EXERCISE DESCRIPTION — Carry on the guide to the verifiable LEI (vLEI), writing on from the last sentence of the guide.

EXCERPT TO READ —
──────────────────────────────

The verifiable LEI (vLEI), launched by GLEIF in 2022, extends the traditional LEI with cryptographic verification capabilities. Four years into the roll-out, vLEI deployments are visible across a growing set of operational use cases. We look at the current state of vLEI adoption, the trust architecture that makes it work, and the practical implications for UK entities thinking about identity verification in 2026 and beyond.
At LEI International Private Limited (TNV-LEI), our role is to support UK and international entities with LEI issuance, LEI renewal, LEI transfer, LEI verification, and lifecycle management as the digital identity landscape develops around the traditional LEI and future vLEI adoption.
This detailed guide explains:
- How the traditional LEI connects to the vLEI
- What a vLEI actually is
- How the vLEI trust architecture works
- Which operational vLEI use cases are now live
- Which vLEI use cases are emerging through 2026
- Why the vLEI complements the traditional LEI rather than replacing it
- What UK entities should consider now
- How TNV-LEI helps maintain the LEI foundation for future vLEI adoption
From LEI to vLEI: The Short Story
The traditional LEI, a 20-character identifier stored in the GLEIF Global LEI Index since 2014, solved a real problem: providing a globally consistent identifier for legal entities in regulatory reporting and counterparty data exchange. What it did not solve was the more general problem of authenticated machine-to-machine identity, the question of whether a specific message, action or document genuinely came from the entity whose identifier it claims to use.
This is the gap the verifiable LEI (vLEI) is designed to fill. Launched by GLEIF in 2022 after several years of design work, the vLEI extends the LEI with cryptographic verification capabilities, enabling automated, secure machine-to-machine verification of legal entity identity and the identity of authorised representatives acting for that entity.
Four years into the roll-out, vLEI deployments are operational in several use cases and exploratory in many more. The transition from LEI to LEI-plus-vLEI is incremental and will take years to complete, but the direction of travel is now visible enough to be worth describing in concrete terms.
What a vLEI Actually Is
Technically, a vLEI is a cryptographic credential issued to a legal entity, or to an authorised representative of that entity, that can be verified by any counterparty without requiring centralised lookup at the point of verification. The credential incorporates:
- A reference to the underlying LEI of the legal entity
- Cryptographic signing material that binds the credential to the entity
- Issuance metadata identifying the issuing authority within the GLEIF trust hierarchy
- Where applicable, the role of the natural person to whom the credential is issued, such as CFO, Compliance Officer, or Authorised Representative for KYC purposes
In operational use, the credential is presented by the holder, a legal entity or an authorised individual acting for the entity, and verified by the recipient, a counterparty, a regulator, or a service provider, using public cryptographic infrastructure. The verification does not depend on a centralised registry lookup at the moment of verification. The cryptography enables verification offline against the GLEIF trust hierarchy.

──────────────────────────────

(Data entries)
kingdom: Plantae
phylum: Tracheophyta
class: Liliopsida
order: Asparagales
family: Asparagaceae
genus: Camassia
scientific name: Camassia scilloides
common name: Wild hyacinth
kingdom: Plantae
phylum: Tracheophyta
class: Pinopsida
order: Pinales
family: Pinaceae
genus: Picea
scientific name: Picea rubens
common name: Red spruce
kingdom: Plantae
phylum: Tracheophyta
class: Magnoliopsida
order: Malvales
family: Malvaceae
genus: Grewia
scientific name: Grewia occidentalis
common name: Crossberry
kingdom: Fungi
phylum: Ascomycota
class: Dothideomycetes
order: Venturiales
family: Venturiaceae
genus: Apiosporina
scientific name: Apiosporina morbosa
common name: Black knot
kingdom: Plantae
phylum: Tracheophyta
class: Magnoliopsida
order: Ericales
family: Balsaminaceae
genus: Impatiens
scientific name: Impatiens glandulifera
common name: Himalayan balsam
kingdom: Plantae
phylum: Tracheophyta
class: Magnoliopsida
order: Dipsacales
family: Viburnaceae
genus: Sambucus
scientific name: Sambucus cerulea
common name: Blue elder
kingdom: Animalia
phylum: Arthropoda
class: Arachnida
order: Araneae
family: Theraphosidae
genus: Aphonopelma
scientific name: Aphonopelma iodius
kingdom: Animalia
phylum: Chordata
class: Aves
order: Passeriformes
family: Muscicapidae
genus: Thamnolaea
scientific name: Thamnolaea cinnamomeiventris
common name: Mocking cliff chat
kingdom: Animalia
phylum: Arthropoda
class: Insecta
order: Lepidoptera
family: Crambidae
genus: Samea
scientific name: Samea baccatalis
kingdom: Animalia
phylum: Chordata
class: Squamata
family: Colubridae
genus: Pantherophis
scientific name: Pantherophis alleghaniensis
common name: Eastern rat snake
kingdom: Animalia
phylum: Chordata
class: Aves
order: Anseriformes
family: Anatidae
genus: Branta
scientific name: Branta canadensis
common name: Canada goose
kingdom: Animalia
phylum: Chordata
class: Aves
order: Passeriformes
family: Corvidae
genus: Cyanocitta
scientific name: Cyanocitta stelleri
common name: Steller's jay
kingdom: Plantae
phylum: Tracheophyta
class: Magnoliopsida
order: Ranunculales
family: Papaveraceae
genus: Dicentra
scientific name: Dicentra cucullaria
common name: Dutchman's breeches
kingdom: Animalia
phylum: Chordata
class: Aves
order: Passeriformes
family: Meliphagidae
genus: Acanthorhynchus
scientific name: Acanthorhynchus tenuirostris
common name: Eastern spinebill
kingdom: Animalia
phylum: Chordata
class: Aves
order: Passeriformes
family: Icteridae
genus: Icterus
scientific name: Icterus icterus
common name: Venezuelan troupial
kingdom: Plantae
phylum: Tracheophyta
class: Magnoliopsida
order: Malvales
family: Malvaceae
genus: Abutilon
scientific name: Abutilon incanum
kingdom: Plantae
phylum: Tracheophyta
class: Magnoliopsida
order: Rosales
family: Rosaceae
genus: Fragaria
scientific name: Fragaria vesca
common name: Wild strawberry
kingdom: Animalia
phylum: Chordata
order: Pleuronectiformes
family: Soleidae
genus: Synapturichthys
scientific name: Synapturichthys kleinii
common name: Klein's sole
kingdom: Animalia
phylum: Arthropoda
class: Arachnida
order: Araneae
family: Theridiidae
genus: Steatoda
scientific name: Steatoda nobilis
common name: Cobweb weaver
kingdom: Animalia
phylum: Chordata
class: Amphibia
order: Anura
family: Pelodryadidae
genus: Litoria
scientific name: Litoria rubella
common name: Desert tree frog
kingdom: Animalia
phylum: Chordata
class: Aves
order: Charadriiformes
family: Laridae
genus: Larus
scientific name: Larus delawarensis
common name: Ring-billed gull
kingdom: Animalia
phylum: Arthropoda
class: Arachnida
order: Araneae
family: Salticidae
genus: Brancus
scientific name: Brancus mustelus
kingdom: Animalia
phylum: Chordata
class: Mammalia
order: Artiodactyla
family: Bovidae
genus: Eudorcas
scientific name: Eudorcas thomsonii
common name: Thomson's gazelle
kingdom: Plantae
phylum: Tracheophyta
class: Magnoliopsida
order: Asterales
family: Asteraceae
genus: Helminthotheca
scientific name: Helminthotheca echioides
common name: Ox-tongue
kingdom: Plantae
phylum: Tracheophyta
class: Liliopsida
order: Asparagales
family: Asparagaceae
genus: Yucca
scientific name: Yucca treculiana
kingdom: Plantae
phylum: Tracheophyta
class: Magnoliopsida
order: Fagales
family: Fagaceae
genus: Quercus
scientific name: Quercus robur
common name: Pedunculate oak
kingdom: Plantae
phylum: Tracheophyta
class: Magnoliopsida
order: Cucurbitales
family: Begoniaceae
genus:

──────────────────────────────

OUTPUT BELOW —
This last property is the key innovation. The traditional LEI requires a verifying party to look up the LEI in the GLEIF Global LEI Index at the point of use to confirm its current status and reference data. The vLEI enables verification of identity, role and authorisation through cryptography, supporting automated, scalable identity verification in workflows where centralised lookup is impractical.
The vLEI Trust Architecture
The vLEI sits within a structured trust hierarchy under GLEIF’s oversight. The architecture has four layers:
- GLEIF, root of trust: operates the root of the vLEI trust hierarchy and accredits the next layer of issuers.
- Qualified vLEI Issuer (QVI): organisations accredited by GLEIF to issue vLEI credentials. QVIs operate to specific GLEIF standards covering data protection, operational resilience and credential lifecycle management.
- Legal Entity vLEI: the entity-level credential issued to the legal entity itself, anchored to its underlying LEI.
- Role-based and Engagement Context vLEI: credentials issued to authorised representatives of the legal entity, such as CFO or Compliance Officer, for specific roles or use cases.
The trust hierarchy is what makes vLEI verification meaningful. A counterparty receiving a vLEI credential can verify cryptographically that it traces back through a Qualified vLEI Issuer to GLEIF’s root of trust, meaning that the credential is not invented or forged. The verification chain mirrors traditional public key infrastructure (PKI) trust models but is anchored in the LEI system rather than in a generic certificate authority.
In 2026, several Qualified vLEI Issuers are operational worldwide. The QVI ecosystem has expanded steadily through 2023, 2024 and 2025. GLEIF maintains the published list of accredited QVIs on its website.
Operational Use Cases Now Live
- Digital signing of regulatory filings and corporate documents: where an entity’s submission to a regulator, exchange or counterparty carries a vLEI-anchored signature, verifiable cryptographically as having originated from a specific legal entity through a specific authorised individual. Several exchanges and corporate registries have piloted vLEI signing during 2024-2025.
- Automated KYC and counterparty onboarding: where a counterparty being onboarded presents a vLEI credential set instead of, or alongside, traditional documentation. The onboarding firm verifies the credentials cryptographically, dramatically simplifying the manual due-diligence overhead. Several banks and asset managers have moved to vLEI-supported onboarding for corporate counterparties through 2025.
- Cross-border supplier verification in supply chain and trade finance: where a supplier in one jurisdiction presents a vLEI credential set to a buyer in another, supporting cross-border supplier verification without dependence on centralised registries. Trade finance platforms and supply chain transparency initiatives have integrated vLEI capabilities.
None of these is yet operational at the scale of routine LEI use. The vLEI population in 2026 is measured in tens of thousands rather than the millions of traditional LEIs in the Global LEI Index. But the use cases are real and operating, not theoretical.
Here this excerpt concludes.